Trois secousses sismiques ont été enregistrées à Zarzis en l’espace de 24 heures, dont une première d’une magnitude de 4,2 sur l’échelle de Richter, considérée comme modérée, et deux autres de faible intensité assimilées à des micro-séismes. Selon le professeur de géologie et docteur d’État en sciences de la Terre et de l’environnement, Chokri Yaich, il s’agit d’un phénomène sismique naturel et habituel pour la région.
Intervenant ce jeudi 3 juillet 2026 sur Express Fm, le spécialiste a rappelé que la Tunisie se situe sur la plaque africaine, laquelle se déplace lentement vers la plaque eurasiatique.
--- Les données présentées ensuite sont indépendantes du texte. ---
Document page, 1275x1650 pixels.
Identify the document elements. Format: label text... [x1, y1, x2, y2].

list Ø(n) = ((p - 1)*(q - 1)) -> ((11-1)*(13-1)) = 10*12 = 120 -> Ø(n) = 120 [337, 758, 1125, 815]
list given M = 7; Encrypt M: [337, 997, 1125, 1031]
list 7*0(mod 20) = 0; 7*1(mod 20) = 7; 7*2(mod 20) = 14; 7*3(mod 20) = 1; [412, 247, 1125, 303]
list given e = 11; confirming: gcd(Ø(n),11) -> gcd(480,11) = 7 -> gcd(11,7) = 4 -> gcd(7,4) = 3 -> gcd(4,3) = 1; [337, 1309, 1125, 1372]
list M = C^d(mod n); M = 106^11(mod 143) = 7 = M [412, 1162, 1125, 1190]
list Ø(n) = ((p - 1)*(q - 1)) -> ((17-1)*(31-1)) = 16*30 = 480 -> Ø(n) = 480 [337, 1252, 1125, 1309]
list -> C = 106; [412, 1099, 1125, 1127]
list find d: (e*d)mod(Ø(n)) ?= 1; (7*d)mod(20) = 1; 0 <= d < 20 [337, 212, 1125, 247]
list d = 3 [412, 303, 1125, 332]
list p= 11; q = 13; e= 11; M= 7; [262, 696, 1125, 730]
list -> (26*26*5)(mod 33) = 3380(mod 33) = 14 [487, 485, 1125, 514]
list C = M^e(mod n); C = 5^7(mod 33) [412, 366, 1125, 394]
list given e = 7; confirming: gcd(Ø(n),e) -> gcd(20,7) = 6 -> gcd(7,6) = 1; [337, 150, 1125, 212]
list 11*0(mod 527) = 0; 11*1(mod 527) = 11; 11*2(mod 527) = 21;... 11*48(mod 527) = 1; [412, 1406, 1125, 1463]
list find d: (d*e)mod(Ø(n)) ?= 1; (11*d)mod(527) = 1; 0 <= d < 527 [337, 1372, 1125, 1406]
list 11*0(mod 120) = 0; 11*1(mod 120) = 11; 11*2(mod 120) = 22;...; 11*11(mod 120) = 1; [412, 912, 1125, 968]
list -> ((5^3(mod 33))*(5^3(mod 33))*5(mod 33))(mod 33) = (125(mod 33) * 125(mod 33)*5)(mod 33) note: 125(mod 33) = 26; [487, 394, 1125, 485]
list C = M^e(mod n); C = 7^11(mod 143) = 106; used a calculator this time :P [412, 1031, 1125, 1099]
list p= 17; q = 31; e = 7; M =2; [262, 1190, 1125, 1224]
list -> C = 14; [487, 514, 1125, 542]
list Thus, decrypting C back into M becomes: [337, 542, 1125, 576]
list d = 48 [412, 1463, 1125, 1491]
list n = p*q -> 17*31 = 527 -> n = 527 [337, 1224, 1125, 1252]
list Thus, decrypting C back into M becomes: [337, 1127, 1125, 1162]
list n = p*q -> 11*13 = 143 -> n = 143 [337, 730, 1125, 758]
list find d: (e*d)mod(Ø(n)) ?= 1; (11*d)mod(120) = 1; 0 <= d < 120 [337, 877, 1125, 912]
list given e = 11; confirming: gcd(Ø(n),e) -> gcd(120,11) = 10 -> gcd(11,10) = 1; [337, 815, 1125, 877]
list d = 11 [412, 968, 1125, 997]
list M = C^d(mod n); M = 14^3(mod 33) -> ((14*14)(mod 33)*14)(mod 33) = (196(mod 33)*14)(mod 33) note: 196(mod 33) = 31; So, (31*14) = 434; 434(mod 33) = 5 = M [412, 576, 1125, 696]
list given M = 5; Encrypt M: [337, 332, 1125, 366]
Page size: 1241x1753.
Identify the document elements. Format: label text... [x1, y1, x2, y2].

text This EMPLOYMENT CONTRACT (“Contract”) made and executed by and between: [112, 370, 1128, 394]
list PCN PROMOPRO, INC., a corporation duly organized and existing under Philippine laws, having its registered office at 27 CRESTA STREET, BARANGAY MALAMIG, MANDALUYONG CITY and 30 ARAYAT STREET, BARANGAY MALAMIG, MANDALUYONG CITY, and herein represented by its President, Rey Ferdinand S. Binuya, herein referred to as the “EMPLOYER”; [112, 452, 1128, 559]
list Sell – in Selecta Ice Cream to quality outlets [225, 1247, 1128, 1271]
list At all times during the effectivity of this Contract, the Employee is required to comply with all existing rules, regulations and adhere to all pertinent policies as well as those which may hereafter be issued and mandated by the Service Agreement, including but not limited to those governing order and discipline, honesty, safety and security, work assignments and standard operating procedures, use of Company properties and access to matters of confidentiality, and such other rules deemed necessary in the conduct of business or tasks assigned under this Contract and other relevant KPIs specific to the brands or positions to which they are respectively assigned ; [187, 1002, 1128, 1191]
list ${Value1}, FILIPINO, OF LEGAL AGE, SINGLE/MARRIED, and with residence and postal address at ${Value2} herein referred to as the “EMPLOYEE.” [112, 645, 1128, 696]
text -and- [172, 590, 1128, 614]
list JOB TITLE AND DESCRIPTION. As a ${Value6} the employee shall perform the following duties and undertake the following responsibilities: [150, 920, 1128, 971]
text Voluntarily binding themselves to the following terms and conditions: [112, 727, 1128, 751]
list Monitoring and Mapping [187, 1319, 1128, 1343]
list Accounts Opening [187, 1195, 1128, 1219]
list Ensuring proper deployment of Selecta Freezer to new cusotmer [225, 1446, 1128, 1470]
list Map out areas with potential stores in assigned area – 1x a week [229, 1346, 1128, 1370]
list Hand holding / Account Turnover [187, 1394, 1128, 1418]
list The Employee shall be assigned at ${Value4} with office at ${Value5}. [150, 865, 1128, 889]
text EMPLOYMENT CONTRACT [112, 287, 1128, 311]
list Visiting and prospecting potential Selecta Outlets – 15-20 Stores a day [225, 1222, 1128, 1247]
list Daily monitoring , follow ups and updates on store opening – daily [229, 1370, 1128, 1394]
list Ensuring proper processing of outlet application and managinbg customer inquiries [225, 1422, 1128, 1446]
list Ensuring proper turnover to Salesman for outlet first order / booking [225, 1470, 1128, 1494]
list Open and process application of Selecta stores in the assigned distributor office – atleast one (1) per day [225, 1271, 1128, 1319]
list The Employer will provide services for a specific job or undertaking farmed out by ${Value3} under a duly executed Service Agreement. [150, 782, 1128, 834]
Ce mouvement tectonique, combiné à la présence de failles anciennes dans la région de Jarjis, entraîne des accumulations de pression qui se libèrent sous forme de secousses sismiques.
Selon lui, ces micro-secousses ne constituent pas un signe alarmant. Au contraire, elles participent à la libération progressive de l’énergie accumulée dans le sous-sol, évitant ainsi, dans certains cas, des ruptures plus brutales susceptibles de générer des séismes plus importants.
Le professeur souligne toutefois que la Tunisie n’est pas exempte de risques sismiques plus significatifs, en raison de la présence de failles actives dans plusieurs régions, notamment dans le nord du pays, ainsi qu’à Kairouan et à Métlaoui.
Dans ce contexte, il appelle à renforcer la prévention à travers une révision des politiques d’aménagement du territoire, en particulier dans les zones exposées. Il recommande également l’intégration systématique du risque sismique dans les plans d’urbanisme, ainsi que le respect de normes de construction adaptées à la nature des sols, afin d’éviter l’édification de bâtiments élevés dans les zones les plus sensibles.